## Data extracts:
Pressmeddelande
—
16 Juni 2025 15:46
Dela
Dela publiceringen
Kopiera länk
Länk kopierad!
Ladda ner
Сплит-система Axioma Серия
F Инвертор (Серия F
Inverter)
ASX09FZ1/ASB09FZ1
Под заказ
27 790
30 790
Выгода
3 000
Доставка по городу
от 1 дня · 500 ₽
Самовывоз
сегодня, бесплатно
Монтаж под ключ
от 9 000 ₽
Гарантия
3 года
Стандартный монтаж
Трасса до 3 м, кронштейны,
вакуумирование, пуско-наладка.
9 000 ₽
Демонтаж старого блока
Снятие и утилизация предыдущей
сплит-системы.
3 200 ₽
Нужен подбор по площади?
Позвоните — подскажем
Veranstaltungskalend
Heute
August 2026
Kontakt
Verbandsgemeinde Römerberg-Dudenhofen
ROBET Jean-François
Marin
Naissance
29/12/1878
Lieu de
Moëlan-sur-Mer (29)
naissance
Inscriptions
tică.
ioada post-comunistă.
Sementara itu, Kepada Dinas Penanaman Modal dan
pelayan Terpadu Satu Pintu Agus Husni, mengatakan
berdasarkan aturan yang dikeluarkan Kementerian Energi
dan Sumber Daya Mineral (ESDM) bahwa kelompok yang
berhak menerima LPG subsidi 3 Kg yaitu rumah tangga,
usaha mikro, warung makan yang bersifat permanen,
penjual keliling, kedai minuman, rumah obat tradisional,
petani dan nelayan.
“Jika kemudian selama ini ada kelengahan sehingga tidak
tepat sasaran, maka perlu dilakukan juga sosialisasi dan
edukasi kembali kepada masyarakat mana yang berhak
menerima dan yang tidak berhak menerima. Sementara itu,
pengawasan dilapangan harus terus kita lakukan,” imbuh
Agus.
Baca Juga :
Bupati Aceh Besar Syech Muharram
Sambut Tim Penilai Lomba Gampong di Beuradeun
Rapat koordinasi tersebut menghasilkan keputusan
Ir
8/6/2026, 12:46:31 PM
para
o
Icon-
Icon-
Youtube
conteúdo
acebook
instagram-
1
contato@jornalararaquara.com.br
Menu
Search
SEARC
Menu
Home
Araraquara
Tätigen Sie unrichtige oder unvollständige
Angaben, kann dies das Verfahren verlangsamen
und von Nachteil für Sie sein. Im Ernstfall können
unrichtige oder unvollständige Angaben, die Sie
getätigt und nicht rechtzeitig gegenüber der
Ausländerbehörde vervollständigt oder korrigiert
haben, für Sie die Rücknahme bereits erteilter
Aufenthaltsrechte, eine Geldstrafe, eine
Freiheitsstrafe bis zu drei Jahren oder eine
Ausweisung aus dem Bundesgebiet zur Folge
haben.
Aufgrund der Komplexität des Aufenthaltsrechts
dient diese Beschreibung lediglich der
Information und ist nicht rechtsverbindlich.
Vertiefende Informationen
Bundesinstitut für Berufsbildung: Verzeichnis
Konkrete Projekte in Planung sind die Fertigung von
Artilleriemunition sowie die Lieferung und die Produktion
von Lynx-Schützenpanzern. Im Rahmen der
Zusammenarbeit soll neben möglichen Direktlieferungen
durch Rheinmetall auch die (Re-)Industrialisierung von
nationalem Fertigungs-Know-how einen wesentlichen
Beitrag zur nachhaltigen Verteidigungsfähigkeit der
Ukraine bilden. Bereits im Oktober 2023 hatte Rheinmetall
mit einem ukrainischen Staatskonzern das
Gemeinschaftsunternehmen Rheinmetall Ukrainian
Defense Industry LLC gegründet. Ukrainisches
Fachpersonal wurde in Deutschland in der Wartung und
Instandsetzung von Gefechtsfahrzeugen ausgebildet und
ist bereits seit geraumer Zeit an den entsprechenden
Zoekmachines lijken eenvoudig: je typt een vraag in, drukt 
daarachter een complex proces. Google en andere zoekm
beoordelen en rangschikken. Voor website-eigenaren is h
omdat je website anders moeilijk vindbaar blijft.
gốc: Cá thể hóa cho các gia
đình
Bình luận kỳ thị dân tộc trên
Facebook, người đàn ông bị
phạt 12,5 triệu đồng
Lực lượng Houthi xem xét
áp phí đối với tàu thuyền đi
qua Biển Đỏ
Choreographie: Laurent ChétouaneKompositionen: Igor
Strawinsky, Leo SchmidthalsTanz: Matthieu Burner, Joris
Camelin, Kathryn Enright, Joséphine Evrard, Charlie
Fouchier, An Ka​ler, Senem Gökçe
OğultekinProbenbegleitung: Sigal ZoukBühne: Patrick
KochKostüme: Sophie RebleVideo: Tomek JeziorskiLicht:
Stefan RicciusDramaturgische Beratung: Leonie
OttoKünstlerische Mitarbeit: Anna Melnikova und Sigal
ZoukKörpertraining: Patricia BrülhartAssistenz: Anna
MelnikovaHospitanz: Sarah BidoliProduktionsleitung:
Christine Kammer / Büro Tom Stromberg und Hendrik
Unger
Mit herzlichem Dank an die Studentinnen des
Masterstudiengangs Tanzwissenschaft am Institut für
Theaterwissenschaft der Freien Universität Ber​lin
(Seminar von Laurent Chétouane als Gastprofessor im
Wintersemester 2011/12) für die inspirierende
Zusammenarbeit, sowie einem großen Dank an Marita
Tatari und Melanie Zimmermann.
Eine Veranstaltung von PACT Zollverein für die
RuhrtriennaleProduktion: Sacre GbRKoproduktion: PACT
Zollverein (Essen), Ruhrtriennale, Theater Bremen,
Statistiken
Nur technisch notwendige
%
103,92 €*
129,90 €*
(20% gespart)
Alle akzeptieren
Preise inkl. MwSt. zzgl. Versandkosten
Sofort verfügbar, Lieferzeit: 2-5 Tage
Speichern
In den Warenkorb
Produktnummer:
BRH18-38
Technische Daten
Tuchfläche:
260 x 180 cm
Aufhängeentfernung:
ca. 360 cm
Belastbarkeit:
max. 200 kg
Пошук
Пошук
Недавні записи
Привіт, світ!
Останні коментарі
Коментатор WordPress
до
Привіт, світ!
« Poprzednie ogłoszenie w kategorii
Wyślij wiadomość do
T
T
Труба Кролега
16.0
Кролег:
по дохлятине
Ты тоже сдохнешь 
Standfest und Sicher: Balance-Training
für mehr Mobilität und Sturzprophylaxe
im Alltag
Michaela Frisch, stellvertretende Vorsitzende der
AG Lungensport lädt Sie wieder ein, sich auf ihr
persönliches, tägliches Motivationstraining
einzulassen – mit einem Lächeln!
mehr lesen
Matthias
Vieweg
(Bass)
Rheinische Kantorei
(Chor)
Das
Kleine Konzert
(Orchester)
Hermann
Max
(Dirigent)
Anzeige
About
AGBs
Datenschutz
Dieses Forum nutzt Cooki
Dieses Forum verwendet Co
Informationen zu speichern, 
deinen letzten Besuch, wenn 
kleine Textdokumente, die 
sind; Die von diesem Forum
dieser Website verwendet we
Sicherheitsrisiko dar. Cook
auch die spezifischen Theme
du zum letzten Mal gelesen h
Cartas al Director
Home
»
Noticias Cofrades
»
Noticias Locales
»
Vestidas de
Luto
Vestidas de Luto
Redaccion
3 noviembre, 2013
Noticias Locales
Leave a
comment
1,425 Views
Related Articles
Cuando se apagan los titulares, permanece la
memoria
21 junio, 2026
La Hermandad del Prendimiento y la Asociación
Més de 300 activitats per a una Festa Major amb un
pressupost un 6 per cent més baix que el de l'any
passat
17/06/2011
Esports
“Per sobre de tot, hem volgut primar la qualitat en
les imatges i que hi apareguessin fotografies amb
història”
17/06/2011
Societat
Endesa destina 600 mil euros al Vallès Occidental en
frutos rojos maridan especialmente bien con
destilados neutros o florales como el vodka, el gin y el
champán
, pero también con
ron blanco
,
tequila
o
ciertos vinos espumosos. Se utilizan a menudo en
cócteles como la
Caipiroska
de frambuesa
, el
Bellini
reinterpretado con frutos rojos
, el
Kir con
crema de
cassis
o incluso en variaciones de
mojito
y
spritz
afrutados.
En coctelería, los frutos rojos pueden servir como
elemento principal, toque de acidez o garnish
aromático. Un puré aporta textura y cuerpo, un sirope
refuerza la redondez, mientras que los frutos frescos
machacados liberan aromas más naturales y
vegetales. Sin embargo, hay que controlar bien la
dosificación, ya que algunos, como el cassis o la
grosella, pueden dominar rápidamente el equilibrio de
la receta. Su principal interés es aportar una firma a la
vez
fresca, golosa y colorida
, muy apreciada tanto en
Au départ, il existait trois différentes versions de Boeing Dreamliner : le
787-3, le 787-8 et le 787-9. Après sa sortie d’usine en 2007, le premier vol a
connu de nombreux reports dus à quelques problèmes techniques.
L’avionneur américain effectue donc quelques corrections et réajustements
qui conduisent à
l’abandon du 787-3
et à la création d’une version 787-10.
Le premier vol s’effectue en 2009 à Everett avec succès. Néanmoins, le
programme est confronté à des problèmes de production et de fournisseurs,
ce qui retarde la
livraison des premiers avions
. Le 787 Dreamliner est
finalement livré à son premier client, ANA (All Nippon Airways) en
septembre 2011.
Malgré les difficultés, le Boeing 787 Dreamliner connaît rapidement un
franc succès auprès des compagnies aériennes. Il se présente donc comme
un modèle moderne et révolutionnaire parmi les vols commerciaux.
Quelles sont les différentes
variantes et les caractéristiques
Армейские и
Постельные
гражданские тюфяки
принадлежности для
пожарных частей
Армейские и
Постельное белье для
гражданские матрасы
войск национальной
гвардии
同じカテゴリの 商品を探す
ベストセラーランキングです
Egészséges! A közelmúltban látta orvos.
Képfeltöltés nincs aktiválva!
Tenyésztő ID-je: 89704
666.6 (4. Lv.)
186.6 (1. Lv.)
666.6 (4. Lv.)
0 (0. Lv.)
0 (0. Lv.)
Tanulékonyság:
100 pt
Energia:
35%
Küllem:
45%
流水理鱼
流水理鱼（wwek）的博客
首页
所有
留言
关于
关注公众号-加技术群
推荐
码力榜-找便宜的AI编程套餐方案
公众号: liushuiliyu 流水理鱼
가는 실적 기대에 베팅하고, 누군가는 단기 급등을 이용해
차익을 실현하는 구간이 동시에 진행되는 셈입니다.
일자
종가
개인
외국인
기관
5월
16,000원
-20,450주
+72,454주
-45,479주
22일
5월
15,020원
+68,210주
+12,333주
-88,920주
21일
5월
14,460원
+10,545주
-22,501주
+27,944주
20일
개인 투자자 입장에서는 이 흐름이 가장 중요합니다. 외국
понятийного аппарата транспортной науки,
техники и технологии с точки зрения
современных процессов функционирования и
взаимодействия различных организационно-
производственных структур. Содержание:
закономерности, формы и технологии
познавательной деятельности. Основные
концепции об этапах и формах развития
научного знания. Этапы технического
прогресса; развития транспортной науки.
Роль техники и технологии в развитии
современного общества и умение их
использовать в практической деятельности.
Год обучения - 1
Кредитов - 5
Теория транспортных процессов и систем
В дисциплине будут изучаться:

## What you are asked to do:
Reproduce the items from their first line through the line that contains "Aufenthaltsrechte, eine Geldstrafe, eine", inclusive, renaming "Menu" as "Navigation" and leaving everything else unchanged.

## Problem solution:
Pressmeddelande
—
16 Juni 2025 15:46
Dela
Dela publiceringen
Kopiera länk
Länk kopierad!
Ladda ner
Сплит-система Axioma Серия
F Инвертор (Серия F
Inverter)
ASX09FZ1/ASB09FZ1
Под заказ
27 790
30 790
Выгода
3 000
Доставка по городу
от 1 дня · 500 ₽
Самовывоз
сегодня, бесплатно
Монтаж под ключ
от 9 000 ₽
Гарантия
3 года
Стандартный монтаж
Трасса до 3 м, кронштейны,
вакуумирование, пуско-наладка.
9 000 ₽
Демонтаж старого блока
Снятие и утилизация предыдущей
сплит-системы.
3 200 ₽
Нужен подбор по площади?
Позвоните — подскажем
Veranstaltungskalend
Heute
August 2026
Kontakt
Verbandsgemeinde Römerberg-Dudenhofen
ROBET Jean-François
Marin
Naissance
29/12/1878
Lieu de
Moëlan-sur-Mer (29)
naissance
Inscriptions
tică.
ioada post-comunistă.
Sementara itu, Kepada Dinas Penanaman Modal dan
pelayan Terpadu Satu Pintu Agus Husni, mengatakan
berdasarkan aturan yang dikeluarkan Kementerian Energi
dan Sumber Daya Mineral (ESDM) bahwa kelompok yang
berhak menerima LPG subsidi 3 Kg yaitu rumah tangga,
usaha mikro, warung makan yang bersifat permanen,
penjual keliling, kedai minuman, rumah obat tradisional,
petani dan nelayan.
“Jika kemudian selama ini ada kelengahan sehingga tidak
tepat sasaran, maka perlu dilakukan juga sosialisasi dan
edukasi kembali kepada masyarakat mana yang berhak
menerima dan yang tidak berhak menerima. Sementara itu,
pengawasan dilapangan harus terus kita lakukan,” imbuh
Agus.
Baca Juga :
Bupati Aceh Besar Syech Muharram
Sambut Tim Penilai Lomba Gampong di Beuradeun
Rapat koordinasi tersebut menghasilkan keputusan
Ir
8/6/2026, 12:46:31 PM
para
o
Icon-
Icon-
Youtube
conteúdo
acebook
instagram-
1
contato@jornalararaquara.com.br
Navigation
Search
SEARC
Navigation
Home
Araraquara
Tätigen Sie unrichtige oder unvollständige
Angaben, kann dies das Verfahren verlangsamen
und von Nachteil für Sie sein. Im Ernstfall können
unrichtige oder unvollständige Angaben, die Sie
getätigt und nicht rechtzeitig gegenüber der
Ausländerbehörde vervollständigt oder korrigiert
haben, für Sie die Rücknahme bereits erteilter
Aufenthaltsrechte, eine Geldstrafe, eine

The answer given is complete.